Things to do:
**A)** Please summarize the excerpt on untested sexual assault kits in two sentences.
**B)** According to the excerpt on untested sexual assault kits, why did NIJ fund the California State University, Los Angeles researchers? Answer in one or two sentences.
**C)** Continue the excerpt on untested sexual assault kits from the point where it stops.

Document excerpt:
----

L.A. officials made the decision to perform DNA testing on all of the nearly 11,000 SAKs in the LAPD and LASD property rooms. They found additional funding (including through NIJ's Backlog Reduction Grant Program) to outsource the testing to private labs.

This situation presented NIJ with a unique opportunity. All around the country, jurisdictions were realizing that large amounts of untested evidence in alleged sexual assault cases had not been sent to a laboratory for testing. The problem was that no one knew if there would be value — in terms of solving crimes and garnering justice for the victims and society — in testing them.

To help address this issue, NIJ funded researchers at California State University, Los Angeles, to look at two random samples. In the first, they looked at 1,948 cases to determine how successful testing would be in detecting a DNA profile that could be uploaded to the Combined DNA Index System (CODIS). The researchers also examined a second, smaller sample (371 cases from the first sample) to determine the impact DNA testing had on case adjudications in the first six months after kits were tested. Finally, the researchers conducted focus groups with LAPD and LASD detectives, prosecutors and lab analysts.

Testing Results and Case Characteristics

One of the primary goals of the study was to help answer these questions with respect to the untested SAKs in L.A.:

  • What kind of evidence did the SAKs contain, and what would DNA testing reveal?
  • How frequently was semen identified?
  • How frequently was a male DNA profile obtained?
  • How many profiles were uploaded to CODIS, and how many "hits" resulted?

----

(Lens distortion parameter data)
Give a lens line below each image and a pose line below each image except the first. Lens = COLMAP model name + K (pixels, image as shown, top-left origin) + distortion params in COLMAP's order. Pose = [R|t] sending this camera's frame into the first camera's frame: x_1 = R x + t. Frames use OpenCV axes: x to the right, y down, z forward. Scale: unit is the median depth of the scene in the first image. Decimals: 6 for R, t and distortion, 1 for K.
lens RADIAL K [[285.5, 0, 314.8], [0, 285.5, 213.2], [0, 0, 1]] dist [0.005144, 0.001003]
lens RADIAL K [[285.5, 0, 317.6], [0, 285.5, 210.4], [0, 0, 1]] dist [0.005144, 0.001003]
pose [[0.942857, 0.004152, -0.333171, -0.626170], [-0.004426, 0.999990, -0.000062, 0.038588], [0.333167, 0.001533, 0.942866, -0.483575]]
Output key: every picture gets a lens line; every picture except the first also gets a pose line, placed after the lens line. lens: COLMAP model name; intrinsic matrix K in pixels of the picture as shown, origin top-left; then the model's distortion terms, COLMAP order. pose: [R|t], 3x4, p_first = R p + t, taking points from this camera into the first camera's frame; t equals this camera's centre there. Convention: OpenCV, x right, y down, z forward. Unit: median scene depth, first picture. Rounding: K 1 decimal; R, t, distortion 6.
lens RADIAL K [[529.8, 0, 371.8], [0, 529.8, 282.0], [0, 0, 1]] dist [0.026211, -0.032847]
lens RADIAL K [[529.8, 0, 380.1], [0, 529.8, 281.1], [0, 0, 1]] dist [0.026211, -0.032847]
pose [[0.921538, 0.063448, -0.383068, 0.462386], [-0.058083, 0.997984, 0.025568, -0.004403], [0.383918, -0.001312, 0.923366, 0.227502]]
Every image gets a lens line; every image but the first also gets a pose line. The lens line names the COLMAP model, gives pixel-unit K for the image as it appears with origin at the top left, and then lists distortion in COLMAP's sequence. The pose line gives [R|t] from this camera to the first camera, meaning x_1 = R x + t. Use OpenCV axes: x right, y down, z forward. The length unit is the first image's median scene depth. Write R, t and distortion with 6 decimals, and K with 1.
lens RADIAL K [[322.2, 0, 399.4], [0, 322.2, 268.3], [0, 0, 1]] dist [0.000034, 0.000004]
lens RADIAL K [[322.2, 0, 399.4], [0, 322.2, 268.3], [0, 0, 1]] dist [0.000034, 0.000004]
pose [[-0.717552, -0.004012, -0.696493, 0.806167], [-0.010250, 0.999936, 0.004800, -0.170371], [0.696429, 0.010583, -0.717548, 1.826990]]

----

Task answers:
**A)** Los Angeles officials decided to DNA-test nearly 11,000 sexual assault kits held by the LAPD and LASD, using additional funding to outsource the work to private labs. Because no one knew whether testing such evidence would be valuable, NIJ funded California State University, Los Angeles researchers to study case samples and hold focus groups with detectives, prosecutors and lab analysts.

**B)** Jurisdictions nationwide were finding large amounts of untested sexual assault evidence, but no one knew whether testing it would help solve crimes and bring justice to victims and society. NIJ funded the research to help address that question.

**C)**
Figure 1 presents the findings of a randomly selected 20 percent sample (1,948 cases) in the L.A. study. The dark blue line at the top shows the total 1,948 cases that were studied. As the cases moved through DNA testing — going from the top of the diagram to the bottom — some yielded results that could help investigators solve cases, and some did not. Obviously, one important "bottom line" of any CODIS hit is whether the hit provides a true investigatory lead that might help solve a case; the dark blue boxes at the bottom of the figure represent the cases in which DNA testing yielded investigative leads.

Figure 1: Results from the L.A. Study's Large Case Sample
View larger image and text description

When the 1,948 SAKs were screened for DNA, DNA was present in 68 percent of the cases (1,320 cases, shown in light blue on the diagram's second line). DNA was not present, however, in 32 percent of the cases (628 cases, shown in gray on the second line), so the lab did not further test these.

The third line shows that "foreign" DNA — DNA from someone other than the alleged victim — was found in 81 percent of the cases in which there was DNA (shown in light blue). In 19 percent of the cases in which there was DNA, however, no foreign DNA was found (shown in gray).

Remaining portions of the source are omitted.